TTF (TrueType Font) is a scalable outline font format developed by Apple Computer in the late 1980s and first shipped with Mac System 7 on May 13, 1991. Microsoft licensed the technology shortly after and included TrueType support in Windows 3.1 in 1992, establishing it as the dominant desktop font technology for over a decade. TrueType describes glyph shapes using quadratic Bezier splines — simpler mathematically than the cubic Bezier curves in PostScript fonts — stored alongside a powerful instruction set (the "hinting" language) that controls exactly how outlines are rasterized at each pixel size. This instruction-based hinting gives type designers pixel-level control over rendering at small sizes on low-resolution screens, producing exceptionally crisp text. The format stores all font data — outlines, metrics, kerning, naming, and hinting — in a single file organized as a directory of tagged data tables. One advantage is universal platform support: TTF files render natively on Windows, macOS, Linux, iOS, Android, and virtually every operating system and web browser without conversion or plugins. The byte-code hinting system is another distinctive strength, enabling screen rendering quality that remained superior to competing technologies until high-DPI displays reduced the importance of pixel-level optimization. TrueType's table-based architecture also proved remarkably extensible, serving as the structural foundation for the OpenType specification that added advanced typographic features and PostScript outline support on top of the TrueType container.
Developer: Apple Computer
Initial release: May 13, 1991
T42 (Type 42) is a PostScript font format developed by Adobe Systems that wraps a TrueType font inside a PostScript font dictionary, enabling PostScript printers equipped with a TrueType rasterizer to print TrueType fonts natively. The name reportedly references Douglas Adams' "The Hitchhiker's Guide to the Galaxy," where 42 is the answer to the ultimate question. Type 42 was introduced with PostScript interpreter version 2013 in the mid-1990s, with Adobe publishing the formal specification as Technical Note #5012 in July 1998. The format embeds the complete TrueType font data — outlines, hinting instructions, and tables — as a binary string within the PostScript sfnts dictionary entry, while wrapping it in standard PostScript font structure including CharStrings, Encoding, and FontInfo dictionaries. One advantage is preserved TrueType hinting: because the original quadratic spline outlines and grid-fitting instructions are passed directly to the TrueType rasterizer, the printed output matches the screen rendering quality that TrueType hinting was designed to deliver. This is superior to the alternative approach of converting TrueType outlines to Type 1 cubics, which discards hinting. Type 42 also enables PostScript workflows to incorporate the vast library of TrueType fonts bundled with Windows and macOS without manual font conversion. PDF generators commonly use Type 42 embedding when including TrueType fonts in PostScript-based output pipelines. The format bridges two major font technologies that evolved separately, ensuring interoperability across the PostScript and TrueType ecosystems.
Developer: Adobe Systems
Initial release: 1995

Frequently Asked Questions

Why convert TTF to T42?

T42 wraps raw TrueType data in a PostScript shell — allowing PostScript printers to render TrueType glyphs without converting them to Type 1 outlines.

What uses T42 fonts?

PostScript printers, Ghostscript, PDF generators, and some TeX systems use T42 to handle TrueType data within PostScript workflows seamlessly.

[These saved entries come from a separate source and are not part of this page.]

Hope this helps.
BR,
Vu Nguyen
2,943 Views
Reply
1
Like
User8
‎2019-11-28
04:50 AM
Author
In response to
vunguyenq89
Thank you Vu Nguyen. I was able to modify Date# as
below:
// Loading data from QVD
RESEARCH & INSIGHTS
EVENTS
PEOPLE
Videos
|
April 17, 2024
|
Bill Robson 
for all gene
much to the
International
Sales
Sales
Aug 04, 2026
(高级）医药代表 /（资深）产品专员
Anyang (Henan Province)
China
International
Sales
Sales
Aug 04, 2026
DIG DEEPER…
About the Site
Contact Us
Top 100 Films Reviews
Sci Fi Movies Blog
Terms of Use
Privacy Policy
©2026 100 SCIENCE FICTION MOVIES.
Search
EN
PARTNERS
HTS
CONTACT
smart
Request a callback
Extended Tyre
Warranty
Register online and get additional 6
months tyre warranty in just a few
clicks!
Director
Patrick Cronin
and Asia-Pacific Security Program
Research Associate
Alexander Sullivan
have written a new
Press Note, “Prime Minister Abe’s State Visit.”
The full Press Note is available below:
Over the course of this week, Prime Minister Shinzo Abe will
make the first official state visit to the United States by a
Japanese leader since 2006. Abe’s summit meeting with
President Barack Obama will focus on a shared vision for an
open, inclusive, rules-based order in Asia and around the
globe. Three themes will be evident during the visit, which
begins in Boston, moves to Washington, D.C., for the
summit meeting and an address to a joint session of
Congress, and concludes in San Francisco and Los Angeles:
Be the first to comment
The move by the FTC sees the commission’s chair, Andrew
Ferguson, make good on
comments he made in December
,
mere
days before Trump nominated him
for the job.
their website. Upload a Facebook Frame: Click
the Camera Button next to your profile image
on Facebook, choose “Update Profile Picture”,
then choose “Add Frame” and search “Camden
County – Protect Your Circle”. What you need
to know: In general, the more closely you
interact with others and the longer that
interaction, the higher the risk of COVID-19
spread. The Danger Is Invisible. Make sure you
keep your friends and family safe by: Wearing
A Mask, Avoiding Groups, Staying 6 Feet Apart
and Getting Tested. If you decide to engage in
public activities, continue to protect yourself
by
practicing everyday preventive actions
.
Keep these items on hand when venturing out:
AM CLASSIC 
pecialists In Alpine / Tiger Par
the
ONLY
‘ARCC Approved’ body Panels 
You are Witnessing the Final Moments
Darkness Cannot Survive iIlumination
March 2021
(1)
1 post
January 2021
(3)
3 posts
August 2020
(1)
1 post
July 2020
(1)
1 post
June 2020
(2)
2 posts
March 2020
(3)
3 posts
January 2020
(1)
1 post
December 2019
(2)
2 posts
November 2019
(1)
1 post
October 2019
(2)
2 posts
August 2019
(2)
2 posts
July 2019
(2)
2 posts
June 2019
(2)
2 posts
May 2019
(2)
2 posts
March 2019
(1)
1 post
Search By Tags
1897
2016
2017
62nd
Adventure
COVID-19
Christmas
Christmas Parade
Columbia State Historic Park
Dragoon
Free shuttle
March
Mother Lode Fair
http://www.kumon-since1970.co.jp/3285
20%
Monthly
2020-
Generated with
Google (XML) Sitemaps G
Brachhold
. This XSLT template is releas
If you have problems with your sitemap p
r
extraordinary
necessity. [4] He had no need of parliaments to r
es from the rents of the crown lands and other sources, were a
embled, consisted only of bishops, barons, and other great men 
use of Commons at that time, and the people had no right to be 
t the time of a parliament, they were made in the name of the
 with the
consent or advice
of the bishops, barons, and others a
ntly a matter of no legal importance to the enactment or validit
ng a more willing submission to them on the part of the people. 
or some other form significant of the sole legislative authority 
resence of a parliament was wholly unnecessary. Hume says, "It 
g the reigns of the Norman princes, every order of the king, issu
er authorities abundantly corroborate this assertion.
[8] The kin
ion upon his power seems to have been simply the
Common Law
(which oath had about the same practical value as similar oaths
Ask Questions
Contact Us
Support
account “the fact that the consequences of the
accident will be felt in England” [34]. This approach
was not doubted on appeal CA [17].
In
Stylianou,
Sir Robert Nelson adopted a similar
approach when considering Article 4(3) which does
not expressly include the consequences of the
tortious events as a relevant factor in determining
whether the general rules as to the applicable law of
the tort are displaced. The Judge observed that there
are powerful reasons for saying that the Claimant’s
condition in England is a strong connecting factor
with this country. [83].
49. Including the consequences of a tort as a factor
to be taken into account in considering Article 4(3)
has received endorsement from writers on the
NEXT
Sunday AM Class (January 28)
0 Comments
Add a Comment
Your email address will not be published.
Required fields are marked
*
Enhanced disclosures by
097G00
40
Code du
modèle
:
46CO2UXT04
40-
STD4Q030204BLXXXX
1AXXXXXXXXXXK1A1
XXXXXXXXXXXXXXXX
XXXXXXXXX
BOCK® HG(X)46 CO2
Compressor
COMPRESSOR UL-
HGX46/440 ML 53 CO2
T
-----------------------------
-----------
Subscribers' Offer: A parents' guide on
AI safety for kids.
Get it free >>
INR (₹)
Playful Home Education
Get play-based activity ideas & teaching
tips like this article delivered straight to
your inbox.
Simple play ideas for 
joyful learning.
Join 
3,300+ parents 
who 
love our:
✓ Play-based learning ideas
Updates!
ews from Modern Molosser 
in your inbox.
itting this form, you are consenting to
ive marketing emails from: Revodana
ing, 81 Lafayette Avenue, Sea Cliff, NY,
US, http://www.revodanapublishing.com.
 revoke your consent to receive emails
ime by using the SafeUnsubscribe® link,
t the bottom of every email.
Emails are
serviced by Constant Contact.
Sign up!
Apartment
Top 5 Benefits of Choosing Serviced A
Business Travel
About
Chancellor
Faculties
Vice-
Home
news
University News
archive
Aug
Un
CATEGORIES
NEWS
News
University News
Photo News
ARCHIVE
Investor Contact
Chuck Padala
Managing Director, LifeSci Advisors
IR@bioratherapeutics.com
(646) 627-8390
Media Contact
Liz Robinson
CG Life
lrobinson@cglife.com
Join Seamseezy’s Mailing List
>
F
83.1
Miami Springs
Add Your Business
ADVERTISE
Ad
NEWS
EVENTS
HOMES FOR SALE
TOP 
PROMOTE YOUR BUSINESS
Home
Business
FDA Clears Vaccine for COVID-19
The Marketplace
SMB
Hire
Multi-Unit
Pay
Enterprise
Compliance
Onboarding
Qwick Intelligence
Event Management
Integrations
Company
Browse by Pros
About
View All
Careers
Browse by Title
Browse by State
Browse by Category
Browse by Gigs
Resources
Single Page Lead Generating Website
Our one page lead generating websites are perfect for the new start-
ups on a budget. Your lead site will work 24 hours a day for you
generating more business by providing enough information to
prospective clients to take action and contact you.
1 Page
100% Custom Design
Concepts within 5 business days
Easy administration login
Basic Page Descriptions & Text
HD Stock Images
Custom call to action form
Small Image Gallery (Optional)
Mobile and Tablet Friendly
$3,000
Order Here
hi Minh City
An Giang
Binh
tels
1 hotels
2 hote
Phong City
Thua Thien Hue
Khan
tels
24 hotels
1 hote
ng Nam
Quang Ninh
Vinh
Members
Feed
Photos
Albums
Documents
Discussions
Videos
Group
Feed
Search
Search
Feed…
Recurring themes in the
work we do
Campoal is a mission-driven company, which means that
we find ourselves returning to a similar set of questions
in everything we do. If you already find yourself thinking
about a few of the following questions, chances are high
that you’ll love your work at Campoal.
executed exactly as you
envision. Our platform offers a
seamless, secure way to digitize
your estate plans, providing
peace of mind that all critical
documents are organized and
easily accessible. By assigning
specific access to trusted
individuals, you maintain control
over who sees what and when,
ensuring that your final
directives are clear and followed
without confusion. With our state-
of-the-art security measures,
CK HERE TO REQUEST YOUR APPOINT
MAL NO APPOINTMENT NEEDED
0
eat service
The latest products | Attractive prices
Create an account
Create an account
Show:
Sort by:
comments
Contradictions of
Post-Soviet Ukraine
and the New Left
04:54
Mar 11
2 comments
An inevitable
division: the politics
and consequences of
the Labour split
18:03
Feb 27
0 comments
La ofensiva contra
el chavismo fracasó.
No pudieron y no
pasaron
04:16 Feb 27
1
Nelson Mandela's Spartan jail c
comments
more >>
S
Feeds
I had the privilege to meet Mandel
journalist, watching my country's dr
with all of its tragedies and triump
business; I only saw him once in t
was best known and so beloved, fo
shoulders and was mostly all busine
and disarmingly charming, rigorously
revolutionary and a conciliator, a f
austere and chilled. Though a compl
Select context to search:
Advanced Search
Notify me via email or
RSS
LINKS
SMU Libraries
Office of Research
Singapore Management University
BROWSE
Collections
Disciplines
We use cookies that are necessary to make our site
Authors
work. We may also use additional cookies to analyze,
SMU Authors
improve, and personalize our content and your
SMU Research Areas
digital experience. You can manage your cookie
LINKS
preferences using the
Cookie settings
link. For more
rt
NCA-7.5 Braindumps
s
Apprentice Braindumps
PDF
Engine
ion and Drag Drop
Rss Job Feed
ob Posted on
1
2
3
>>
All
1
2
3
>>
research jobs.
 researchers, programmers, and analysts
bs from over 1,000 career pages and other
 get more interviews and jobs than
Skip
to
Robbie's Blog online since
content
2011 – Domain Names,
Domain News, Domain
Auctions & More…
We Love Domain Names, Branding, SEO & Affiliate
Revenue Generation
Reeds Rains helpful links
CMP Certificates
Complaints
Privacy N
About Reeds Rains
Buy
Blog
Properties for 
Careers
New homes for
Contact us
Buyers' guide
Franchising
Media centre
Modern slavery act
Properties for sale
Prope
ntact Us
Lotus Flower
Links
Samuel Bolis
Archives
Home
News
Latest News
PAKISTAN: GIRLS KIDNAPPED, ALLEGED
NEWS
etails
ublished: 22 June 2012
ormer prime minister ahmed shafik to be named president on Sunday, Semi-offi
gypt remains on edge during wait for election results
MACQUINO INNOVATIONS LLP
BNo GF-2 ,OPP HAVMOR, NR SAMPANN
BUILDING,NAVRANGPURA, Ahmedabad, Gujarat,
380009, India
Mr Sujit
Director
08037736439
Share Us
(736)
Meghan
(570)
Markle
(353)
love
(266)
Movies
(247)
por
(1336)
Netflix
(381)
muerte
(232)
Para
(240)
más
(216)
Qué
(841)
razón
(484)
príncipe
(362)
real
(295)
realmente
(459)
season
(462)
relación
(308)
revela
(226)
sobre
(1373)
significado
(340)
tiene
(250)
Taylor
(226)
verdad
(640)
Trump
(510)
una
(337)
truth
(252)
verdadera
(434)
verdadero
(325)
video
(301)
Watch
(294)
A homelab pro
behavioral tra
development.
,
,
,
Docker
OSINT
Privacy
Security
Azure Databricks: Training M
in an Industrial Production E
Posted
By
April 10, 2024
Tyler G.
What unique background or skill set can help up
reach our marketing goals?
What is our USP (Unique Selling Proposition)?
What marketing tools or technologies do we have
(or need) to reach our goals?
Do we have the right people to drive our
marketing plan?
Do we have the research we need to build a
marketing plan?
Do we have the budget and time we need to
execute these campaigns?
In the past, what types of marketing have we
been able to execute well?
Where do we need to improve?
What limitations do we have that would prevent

Does T42 alter the glyph data?

No. T42 is a container — your original TrueType outlines, hinting, and metrics are embedded unchanged inside the PostScript wrapper.

Is T42 still commonly used?

T42 remains valuable in prepress and printing environments where PostScript devices need to render TrueType fonts without curve conversion.

Can I do this for free on Convertio?

Yes — Convertio offers free TTF to T42 conversion with no account required. Upload your font and download the result instantly.